New standards for fuel efficiency will mandate that the average car on American roads get 54 miles to the gallon by next decade.
Since 1979, I have had an unpopular position about what we should do about our national dependence on foreign oil. What I would do is dramatically raise the tax we pay on a gallon of gasoline. I would use the force of much higher prices at the pump to over time modify what people drive.
Predictably, people hate my idea. But in polling, Americans love the idea of requiring automakers to crank out more fuel-efficient cars. The question, though, is will anybody buy those fuel-efficient cars?
Questions aside, the automakers have agreed to deliver 54 miles per gallon by next decade! I should point out the 54 mpgs will be based on EPA testing. In real life, that will be more like around 40 mpgs.
Thankfully, there’s so much new technology coming in the marketplace that will make cars more fuel efficient. You’ll have auto shutoff at red lights, direct injection, clean diesel, and improvements in aerodynamics, to name just a few.

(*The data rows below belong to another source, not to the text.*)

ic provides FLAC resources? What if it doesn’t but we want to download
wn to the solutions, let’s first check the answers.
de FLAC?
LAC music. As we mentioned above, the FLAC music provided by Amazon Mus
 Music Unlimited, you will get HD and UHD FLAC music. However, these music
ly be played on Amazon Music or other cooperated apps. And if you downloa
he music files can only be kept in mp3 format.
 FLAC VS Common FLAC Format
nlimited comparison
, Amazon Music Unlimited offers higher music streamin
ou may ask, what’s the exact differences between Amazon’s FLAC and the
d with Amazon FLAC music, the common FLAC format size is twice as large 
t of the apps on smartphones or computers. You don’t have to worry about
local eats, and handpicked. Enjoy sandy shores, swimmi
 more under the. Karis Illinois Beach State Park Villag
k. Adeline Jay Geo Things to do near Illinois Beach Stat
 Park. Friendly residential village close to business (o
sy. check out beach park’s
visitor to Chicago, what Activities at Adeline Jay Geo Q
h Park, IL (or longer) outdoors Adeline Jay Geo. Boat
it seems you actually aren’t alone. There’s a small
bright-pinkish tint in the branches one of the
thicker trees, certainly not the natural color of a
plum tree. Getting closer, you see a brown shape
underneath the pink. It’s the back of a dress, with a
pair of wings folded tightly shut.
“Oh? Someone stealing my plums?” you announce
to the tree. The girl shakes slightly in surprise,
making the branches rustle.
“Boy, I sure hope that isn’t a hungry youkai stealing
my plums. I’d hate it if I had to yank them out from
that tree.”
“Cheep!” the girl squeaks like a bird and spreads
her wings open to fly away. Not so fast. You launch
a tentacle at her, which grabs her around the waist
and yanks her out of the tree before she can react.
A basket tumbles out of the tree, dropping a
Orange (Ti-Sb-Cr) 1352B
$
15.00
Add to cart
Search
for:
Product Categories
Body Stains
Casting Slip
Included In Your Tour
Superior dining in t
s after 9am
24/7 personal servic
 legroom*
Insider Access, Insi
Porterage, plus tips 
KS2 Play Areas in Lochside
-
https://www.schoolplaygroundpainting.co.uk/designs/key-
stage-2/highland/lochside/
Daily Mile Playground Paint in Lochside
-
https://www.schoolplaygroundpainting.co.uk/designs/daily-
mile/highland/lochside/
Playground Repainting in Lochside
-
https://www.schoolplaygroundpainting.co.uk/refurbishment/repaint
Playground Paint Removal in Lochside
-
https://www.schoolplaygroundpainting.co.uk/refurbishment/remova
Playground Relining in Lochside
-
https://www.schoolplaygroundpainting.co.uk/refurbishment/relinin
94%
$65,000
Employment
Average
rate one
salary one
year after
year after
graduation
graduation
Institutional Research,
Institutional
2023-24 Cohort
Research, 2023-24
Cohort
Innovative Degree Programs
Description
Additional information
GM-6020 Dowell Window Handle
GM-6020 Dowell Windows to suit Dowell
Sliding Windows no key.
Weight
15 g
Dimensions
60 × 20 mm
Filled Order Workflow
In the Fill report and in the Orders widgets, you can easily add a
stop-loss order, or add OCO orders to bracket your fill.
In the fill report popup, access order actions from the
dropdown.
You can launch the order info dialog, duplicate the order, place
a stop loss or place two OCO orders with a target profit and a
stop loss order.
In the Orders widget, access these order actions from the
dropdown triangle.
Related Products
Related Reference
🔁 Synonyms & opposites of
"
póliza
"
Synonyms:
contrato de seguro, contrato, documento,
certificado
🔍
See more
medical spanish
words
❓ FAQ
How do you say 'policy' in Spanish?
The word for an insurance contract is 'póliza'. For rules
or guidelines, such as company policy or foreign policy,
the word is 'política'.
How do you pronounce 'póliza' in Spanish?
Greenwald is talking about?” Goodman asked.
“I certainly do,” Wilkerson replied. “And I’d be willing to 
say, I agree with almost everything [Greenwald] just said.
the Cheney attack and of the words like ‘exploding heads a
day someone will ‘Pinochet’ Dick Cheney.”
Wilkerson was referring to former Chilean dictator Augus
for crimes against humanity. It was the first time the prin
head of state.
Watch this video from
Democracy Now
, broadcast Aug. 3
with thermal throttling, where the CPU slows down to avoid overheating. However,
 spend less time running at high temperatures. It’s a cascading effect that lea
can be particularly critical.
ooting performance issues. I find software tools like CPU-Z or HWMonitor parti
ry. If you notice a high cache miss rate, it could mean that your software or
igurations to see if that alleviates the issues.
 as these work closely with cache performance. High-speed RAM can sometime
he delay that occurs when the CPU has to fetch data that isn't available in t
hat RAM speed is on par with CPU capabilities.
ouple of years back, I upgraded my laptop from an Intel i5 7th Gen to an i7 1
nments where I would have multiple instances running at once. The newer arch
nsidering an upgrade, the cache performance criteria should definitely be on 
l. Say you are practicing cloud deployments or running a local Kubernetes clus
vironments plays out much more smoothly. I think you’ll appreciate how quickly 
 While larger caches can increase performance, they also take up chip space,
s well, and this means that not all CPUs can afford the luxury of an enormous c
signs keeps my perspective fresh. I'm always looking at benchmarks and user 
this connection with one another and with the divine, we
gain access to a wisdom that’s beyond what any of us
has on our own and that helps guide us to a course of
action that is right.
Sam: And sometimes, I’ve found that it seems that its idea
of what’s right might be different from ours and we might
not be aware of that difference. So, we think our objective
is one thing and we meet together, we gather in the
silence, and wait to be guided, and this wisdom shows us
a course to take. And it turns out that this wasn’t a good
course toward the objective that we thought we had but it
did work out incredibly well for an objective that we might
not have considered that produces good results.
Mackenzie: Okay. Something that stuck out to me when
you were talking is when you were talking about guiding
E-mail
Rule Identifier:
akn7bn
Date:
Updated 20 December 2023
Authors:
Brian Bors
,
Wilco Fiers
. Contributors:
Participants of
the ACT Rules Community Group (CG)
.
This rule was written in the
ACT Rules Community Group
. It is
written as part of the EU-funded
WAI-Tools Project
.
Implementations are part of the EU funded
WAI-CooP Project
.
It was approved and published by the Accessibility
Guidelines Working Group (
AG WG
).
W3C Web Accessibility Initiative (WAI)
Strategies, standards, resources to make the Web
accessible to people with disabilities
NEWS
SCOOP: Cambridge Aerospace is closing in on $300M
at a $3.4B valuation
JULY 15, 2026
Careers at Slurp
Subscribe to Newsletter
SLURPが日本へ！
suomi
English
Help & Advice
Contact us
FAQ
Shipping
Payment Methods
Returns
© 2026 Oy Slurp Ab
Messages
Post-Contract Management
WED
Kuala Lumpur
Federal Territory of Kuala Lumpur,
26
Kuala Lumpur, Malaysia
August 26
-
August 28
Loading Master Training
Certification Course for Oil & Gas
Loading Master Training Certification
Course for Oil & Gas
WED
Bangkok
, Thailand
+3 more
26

Buick is now rolling out a new SUV, the 2013 Buick Encore, that gets 28 mpg. Meanwhile, a typical SUV gets more like 18-21 mpg. I also mentioned recently that Ford has the C-Max, a hybrid micro van with a small turbo-charged engine that gets 47 mpg.
So I still think a government mandate on fuel efficiency is the wrong way for us to wean off of oil. As ugly as the thought is about my way — where the money is taxed and it stays here instead of going as petrodollars to foreign nations to destroy us — I still believe in it.
Though I acknowledge my way is brutal for those with long commutes and inefficient vehicles.